Dr. Millard is a family physician and epidemiologist who has practiced medicine both in Maine and in Sub-Saharan Africa, where he cared for some of the neediest patients at ground zero of the AIDS epidemic. He and his wife, Emily, a UVM nursing graduate, recently returned from five years in Mozambique, where he taught epidemiology, directed the medical school teaching clinic, and conducted clinical research at the Catholic University of Mozambique in Beira. His current area of research is male circumcision to prevent female-to-male HIV transmission, and his team recently developed a new minimally invasive technique for voluntary male circumcision which they expect to facilitate the World Health Organization’s plan to circumcise 20 million men in Sub-Saharan Africa.
Peter D. Wilk, M.D. '76
Psychiatrist, Portland, Maine and Former Executive Director of Physicians for Social Responsibility
Dr. Wilk has been active for the past 30 years in public health advocacy organizations and medical organizations concerned with preventing nuclear war, moderating climate change, reducing pollution, and phasing out nuclear reactors. In 2009, he was named executive director of Physicians for Social Responsibility, after serving as a PSR board member for many years and as PSR’s president in 1995 and 2000. Dr. Wilk has also held leadership positions with International Physicians for the Prevention of Nuclear War, acting as the co-vice president for North America from 1996 to 2000 and Speaker of the International Council from 2004 to 2008.

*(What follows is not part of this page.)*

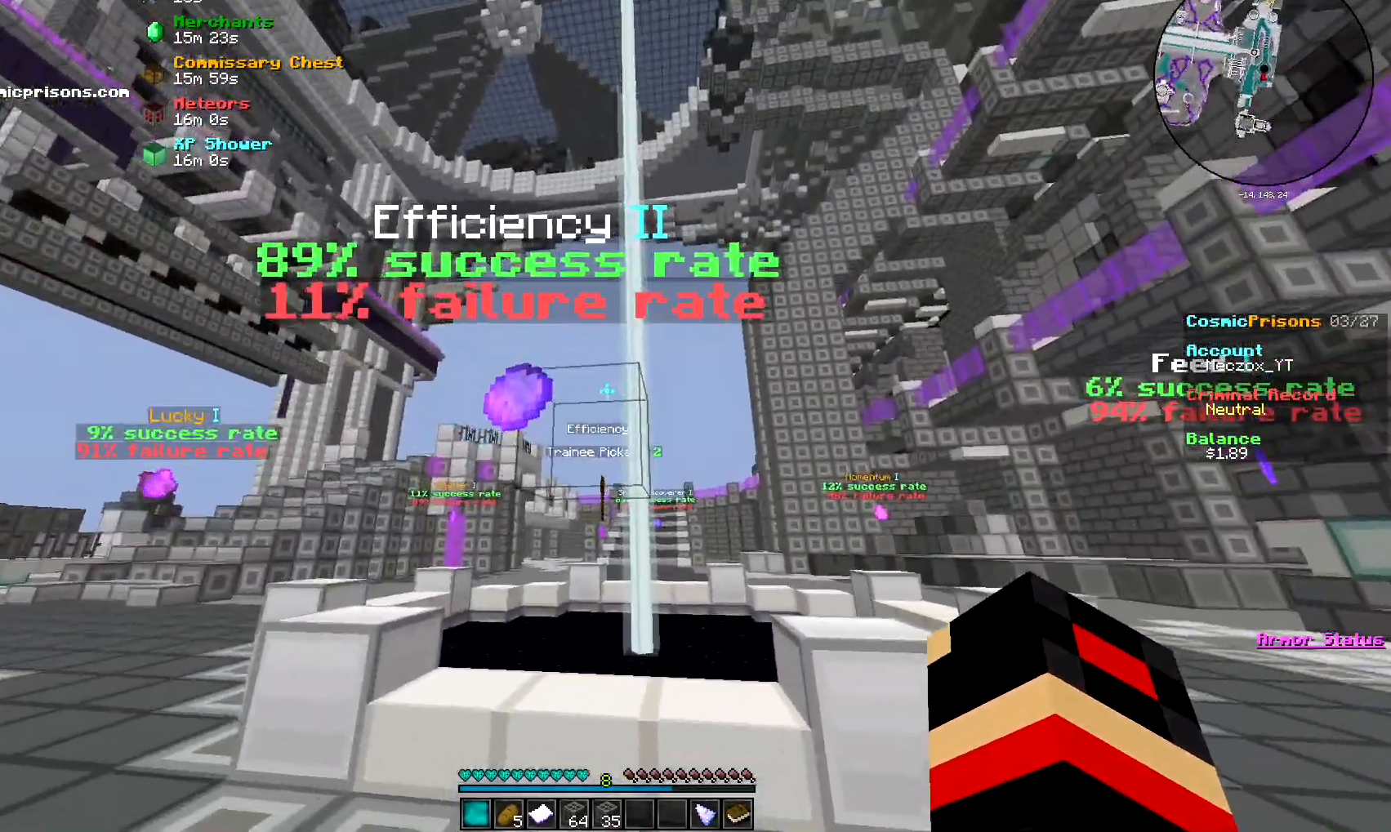
{"keys": [], "mouse": [], "events": [[117, "s", "down"], [134, "a", "down"], [267, "a", "up"], [284, "s", "up"]]}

2015 Service to Medicine and Community Award Recipients
Allyson M. Bolduc, M.D. '95
Dr. Bolduc has routinely delivered a high level of service to the UVM Department of Family Medicine and her community. She was integrally involved in collaborating with the Vermont Blueprint for Health; she has obtained a grant to do research in ovarian cancer, and directed and grew the important Family Medicine Review Course for several years. Dr. Bolduc has served on numerous committees including Quality, Search Committees, CME, Faculty Senate, and the Postgraduate Medical Education committee. Most recently she moved to state-wide delegate work through the Vermont Medical Society and has just finished a two-year term as the President of the Vermont Academy of Family Physicians, during which she was the VTAFP delegate to the American Academy of Family Physicians. Under her leadership, the VTAFP flourished by becoming more academic, more involved with advocacy, and more supportive of multiple important health initiatives statewide including universal lead screening, improving transitions of care to adult providers and ensuring access to Primary Care. Above and beyond her extensive faculty activity, Dr. Bolduc has done impressive community service as a Board member for the Lund Home, First Night Burlington, and the United Way.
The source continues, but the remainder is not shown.